### [WHAT YOU WILL DO]
Your task is to transcribe the data exactly while omitting each picture.

__________

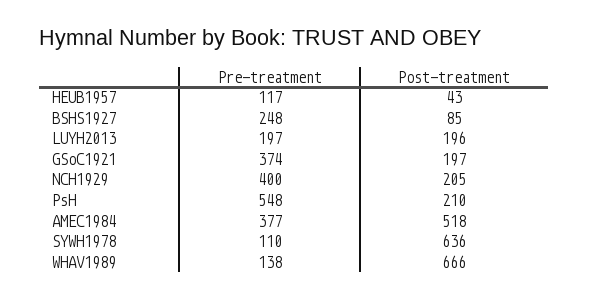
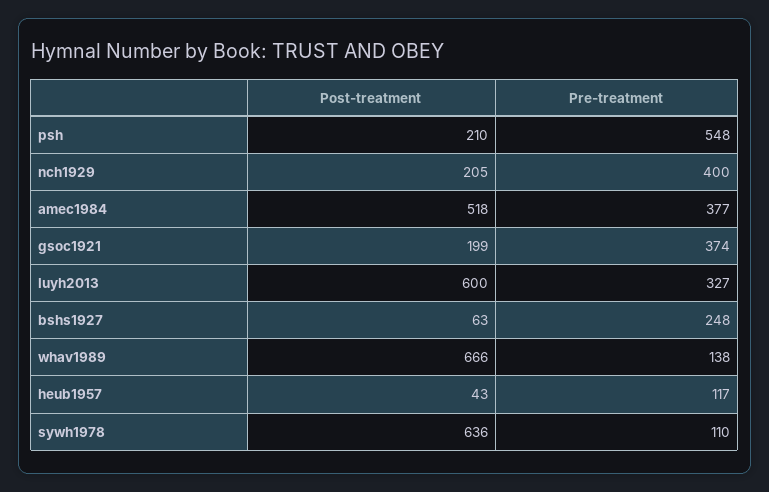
  {
    "Pre-treatment": {
      "HEUB1957": 117,
      "BSHS1927": 248,
-     "LUYH2013": 197,
+     "LUYH2013": 327,
      "GSoC1921": 374,
      "NCH1929": 400,
      "PsH": 548,
      "AMEC1984": 377,
      "SYWH1978": 110,
      "WHAV1989": 138
    },
    "Post-treatment": {
      "HEUB1957": 43,
-     "BSHS1927": 85,
+     "BSHS1927": 63,
-     "LUYH2013": 196,
+     "LUYH2013": 600,
-     "GSoC1921": 197,
+     "GSoC1921": 199,
      "NCH1929": 205,
      "PsH": 210,
      "AMEC1984": 518,
      "SYWH1978": 636,
      "WHAV1989": 666
    }
  }

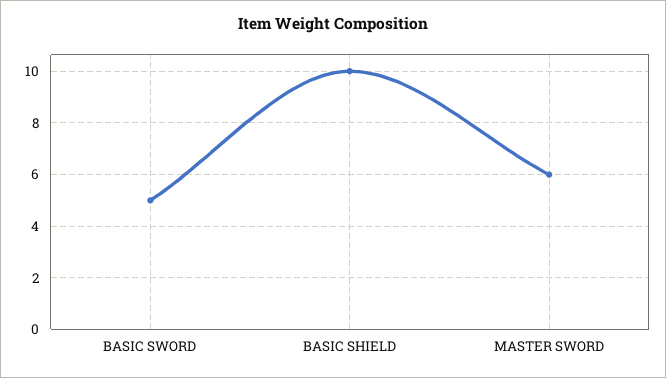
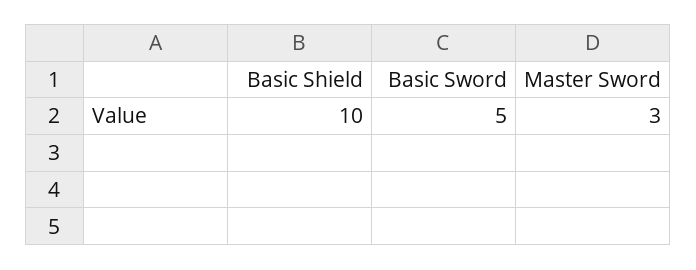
  {
    "BASIC SWORD": 5,
    "BASIC SHIELD": 10,
-   "MASTER SWORD": 6
+   "MASTER SWORD": 3
  }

__________

### [REPLY]
  {
    "Pre-treatment": {
      "HEUB1957": 117,
      "BSHS1927": 248,
-     "LUYH2013": 197,
+     "LUYH2013": 327,
      "GSoC1921": 374,
      "NCH1929": 400,
      "PsH": 548,
      "AMEC1984": 377,
      "SYWH1978": 110,
      "WHAV1989": 138
    },
    "Post-treatment": {
      "HEUB1957": 43,
-     "BSHS1927": 85,
+     "BSHS1927": 63,
-     "LUYH2013": 196,
+     "LUYH2013": 600,
-     "GSoC1921": 197,
+     "GSoC1921": 199,
      "NCH1929": 205,
      "PsH": 210,
      "AMEC1984": 518,
      "SYWH1978": 636,
      "WHAV1989": 666
    }
  }

  {
    "BASIC SWORD": 5,
    "BASIC SHIELD": 10,
-   "MASTER SWORD": 6
+   "MASTER SWORD": 3
  }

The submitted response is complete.